← HomeLogin
Disrupting the first reported AI-orchestrated cyber espionage campaign
~ai.llms~security.attacks~techchinaanthropicespionage
www.anthropic.com Nov 13, 2025Tildes

Summary

In mid-September 2025, we detected suspicious activity that later investigation determined to be a highly sophisticated espionage campaign. The attackers used AI’s “agentic” capabilities to an unprecedented degree—using AI not just as an advisor, but to execute the cyberattacks themselves.

The threat actor—whom we assess with high confidence was a Chinese state-sponsored group—manipulated our Claude Code tool into attempting infiltration into roughly thirty global targets and succeeded in a small number of cases. The operation targeted large tech companies, financial institutions, chemical manufacturing companies, and government agencies.
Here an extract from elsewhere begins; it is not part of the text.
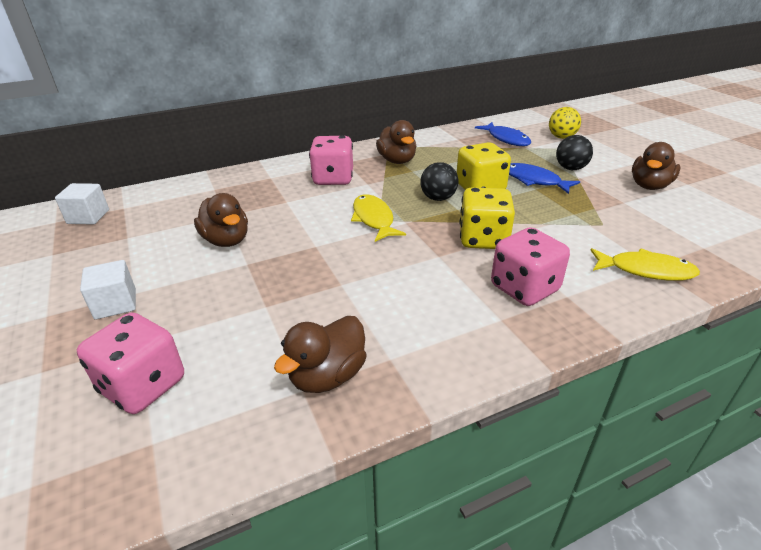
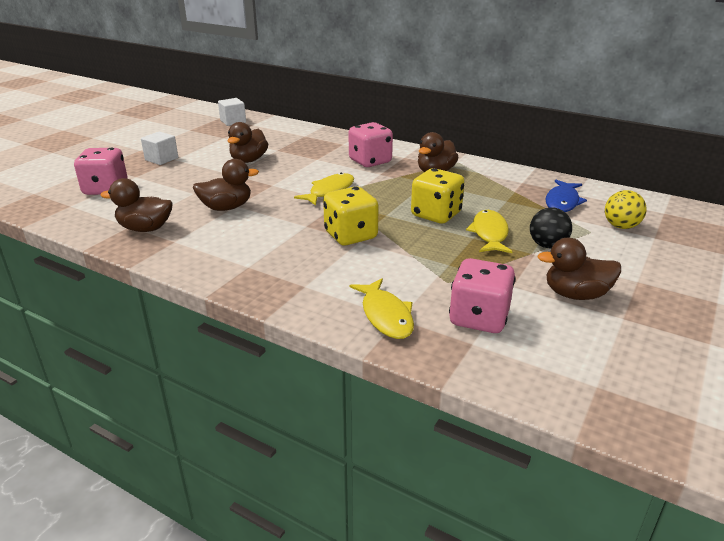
camera: 55 degrees right, 5 degrees down
black ball [420,162,459,201] -> none
pink dice [491,227,570,306] -> pink dice moved to [449,258,516,333]
blue fish [509,163,580,194] -> yellow fish [466,210,513,253]
none -> brown duck [193,159,259,211]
We believe this is the first documented case of a large-scale cyberattack executed without substantial human intervention.

Upon detecting this activity, we immediately launched an investigation to understand its scope and nature. Over the following ten days, as we mapped the severity and full extent of the operation, we banned accounts as they were identified, notified affected entities as appropriate, and coordinated with authorities as we gathered actionable intelligence.

...

In Phase 1, the human operators chose the relevant targets (for example, the company or government agency to be infiltrated). They then developed an attack framework—a system built to autonomously compromise a chosen target with little human involvement. This framework used Claude Code as an automated tool to carry out cyber operations.

At this point they had to convince Claude—which is extensively trained to avoid harmful behaviors—to engage in the attack. They did so by jailbreaking it, effectively tricking it to bypass its guardrails. They broke down their attacks into small, seemingly innocent tasks that Claude would execute without being provided the full context of their malicious purpose. They also told Claude that it was an employee of a legitimate cybersecurity firm, and was being used in defensive testing.

The attackers then initiated the second phase of the attack, which involved Claude Code inspecting the target organization’s systems and infrastructure and spotting the highest-value databases. Claude was able to perform this reconnaissance in a fraction of the time it would’ve taken a team of human hackers. It then reported back to the human operators with a summary of its findings.

...

Overall, the threat actor was able to use AI to perform 80-90% of the campaign, with human intervention required only sporadically (perhaps 4-6 critical decision points per hacking campaign). The sheer amount of work performed by the AI would have taken vast amounts of time for a human team. The AI made thousands of requests per second—an attack speed that would have been, for human hackers, simply impossible to match.

Yikes!

I'm surprised they used Claude for this. But pointing it at a different LLM probably isn't hard. It will likely be done with Chinese-built LLM's within months.